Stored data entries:
======

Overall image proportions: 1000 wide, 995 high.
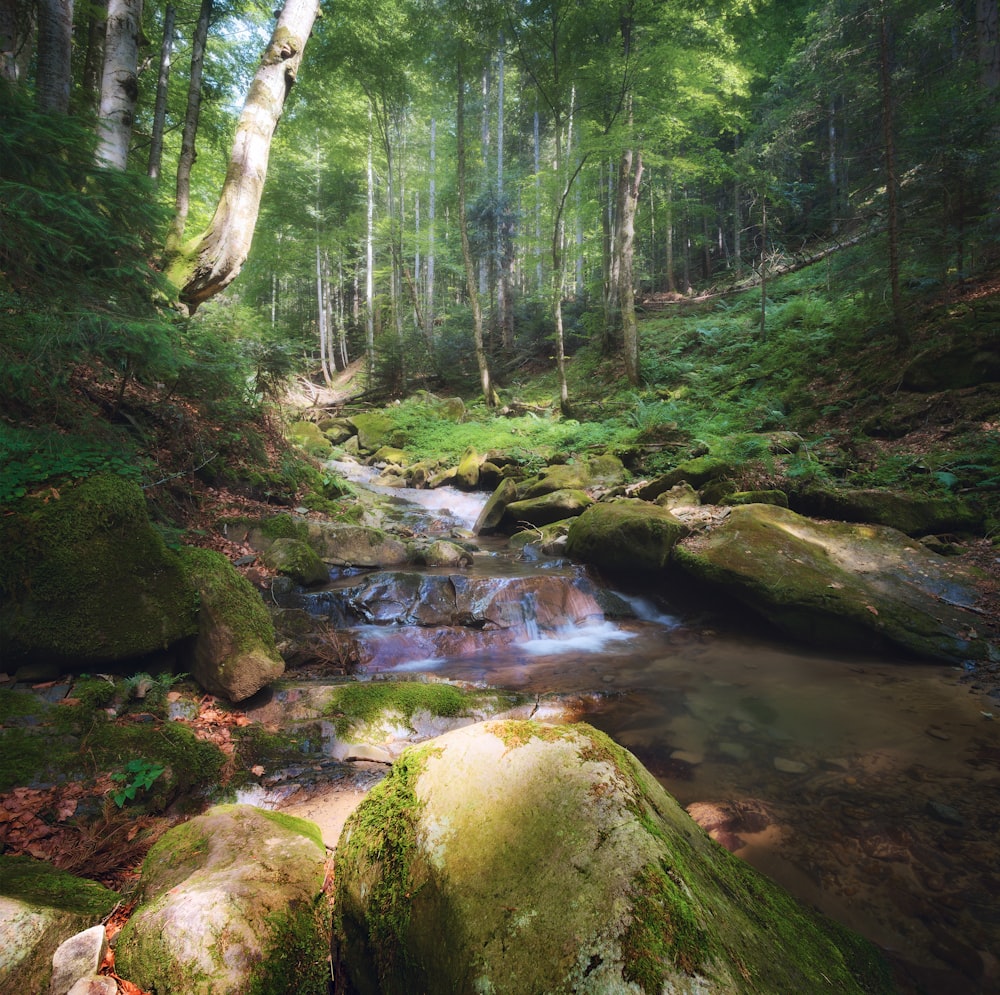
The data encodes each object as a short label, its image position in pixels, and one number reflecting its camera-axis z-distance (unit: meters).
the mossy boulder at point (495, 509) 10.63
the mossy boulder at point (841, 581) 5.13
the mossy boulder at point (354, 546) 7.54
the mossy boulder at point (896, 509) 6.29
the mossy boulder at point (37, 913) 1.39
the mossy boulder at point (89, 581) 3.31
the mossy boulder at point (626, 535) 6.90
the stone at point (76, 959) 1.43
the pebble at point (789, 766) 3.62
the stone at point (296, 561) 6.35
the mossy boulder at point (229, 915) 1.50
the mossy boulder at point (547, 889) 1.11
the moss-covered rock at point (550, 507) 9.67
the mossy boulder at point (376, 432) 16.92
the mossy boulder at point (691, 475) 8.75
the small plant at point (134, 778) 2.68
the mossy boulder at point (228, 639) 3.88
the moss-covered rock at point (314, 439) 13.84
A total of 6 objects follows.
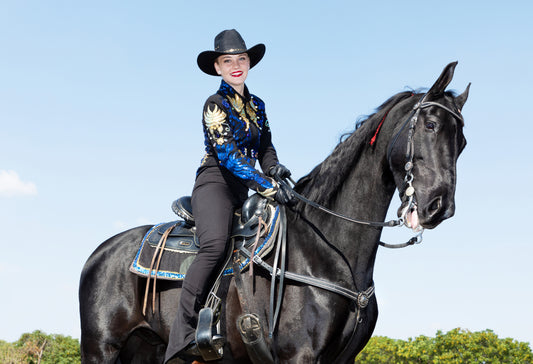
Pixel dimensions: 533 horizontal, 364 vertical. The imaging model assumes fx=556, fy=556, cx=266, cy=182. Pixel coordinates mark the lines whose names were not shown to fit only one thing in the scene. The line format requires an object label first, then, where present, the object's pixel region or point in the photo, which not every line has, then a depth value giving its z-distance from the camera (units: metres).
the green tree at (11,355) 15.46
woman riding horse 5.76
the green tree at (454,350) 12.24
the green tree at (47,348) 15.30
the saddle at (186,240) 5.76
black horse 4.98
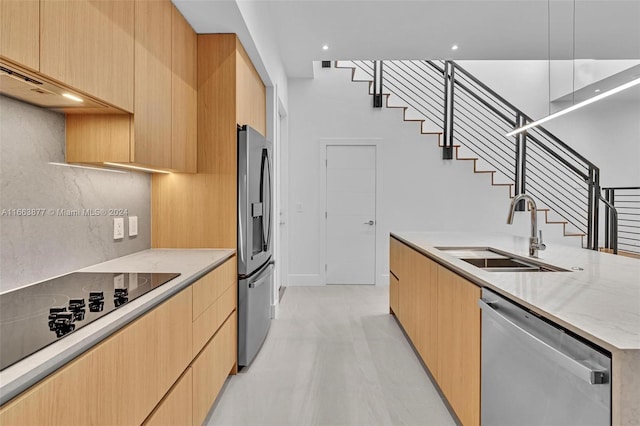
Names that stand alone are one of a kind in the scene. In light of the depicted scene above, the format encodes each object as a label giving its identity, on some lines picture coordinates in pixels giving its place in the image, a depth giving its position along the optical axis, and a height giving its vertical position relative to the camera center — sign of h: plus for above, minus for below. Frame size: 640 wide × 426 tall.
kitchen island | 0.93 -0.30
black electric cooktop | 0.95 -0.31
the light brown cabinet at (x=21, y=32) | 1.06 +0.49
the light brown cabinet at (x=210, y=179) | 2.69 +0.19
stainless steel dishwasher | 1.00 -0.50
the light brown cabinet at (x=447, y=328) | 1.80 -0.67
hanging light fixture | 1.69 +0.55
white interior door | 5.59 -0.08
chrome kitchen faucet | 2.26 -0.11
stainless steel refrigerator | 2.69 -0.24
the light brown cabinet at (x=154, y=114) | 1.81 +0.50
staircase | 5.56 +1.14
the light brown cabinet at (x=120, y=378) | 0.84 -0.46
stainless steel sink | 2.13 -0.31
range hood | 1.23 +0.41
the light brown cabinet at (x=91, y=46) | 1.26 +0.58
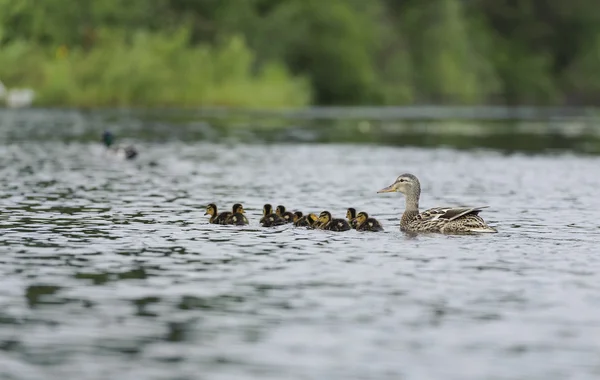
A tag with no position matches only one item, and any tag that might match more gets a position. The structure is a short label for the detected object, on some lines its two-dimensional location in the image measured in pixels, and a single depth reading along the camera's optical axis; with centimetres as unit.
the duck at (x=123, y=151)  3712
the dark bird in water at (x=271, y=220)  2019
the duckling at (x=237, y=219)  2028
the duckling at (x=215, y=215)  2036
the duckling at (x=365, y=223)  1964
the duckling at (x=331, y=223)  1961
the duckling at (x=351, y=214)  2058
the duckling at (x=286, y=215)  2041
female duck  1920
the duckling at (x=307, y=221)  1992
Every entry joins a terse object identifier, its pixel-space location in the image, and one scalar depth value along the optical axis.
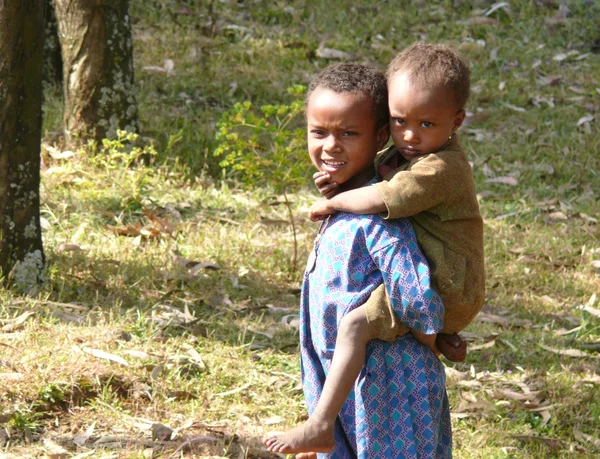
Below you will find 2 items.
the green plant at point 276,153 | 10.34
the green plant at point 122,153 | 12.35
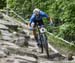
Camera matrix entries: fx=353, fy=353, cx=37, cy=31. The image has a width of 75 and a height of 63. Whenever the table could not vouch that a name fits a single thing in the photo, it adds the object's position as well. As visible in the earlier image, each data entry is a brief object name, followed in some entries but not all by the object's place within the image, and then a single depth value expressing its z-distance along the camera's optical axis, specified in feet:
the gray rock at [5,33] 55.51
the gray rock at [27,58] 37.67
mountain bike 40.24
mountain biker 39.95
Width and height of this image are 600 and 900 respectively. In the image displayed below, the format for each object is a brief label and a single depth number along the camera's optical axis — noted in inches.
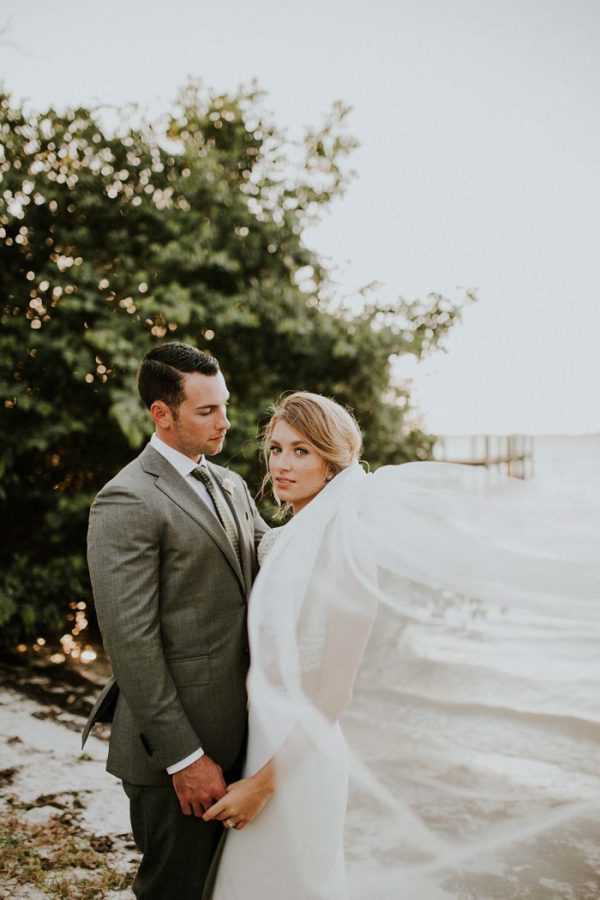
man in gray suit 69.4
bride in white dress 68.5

======

_What is being asked:_
Report only the number of lines in the data above that contain "gray".

_Result below:_
3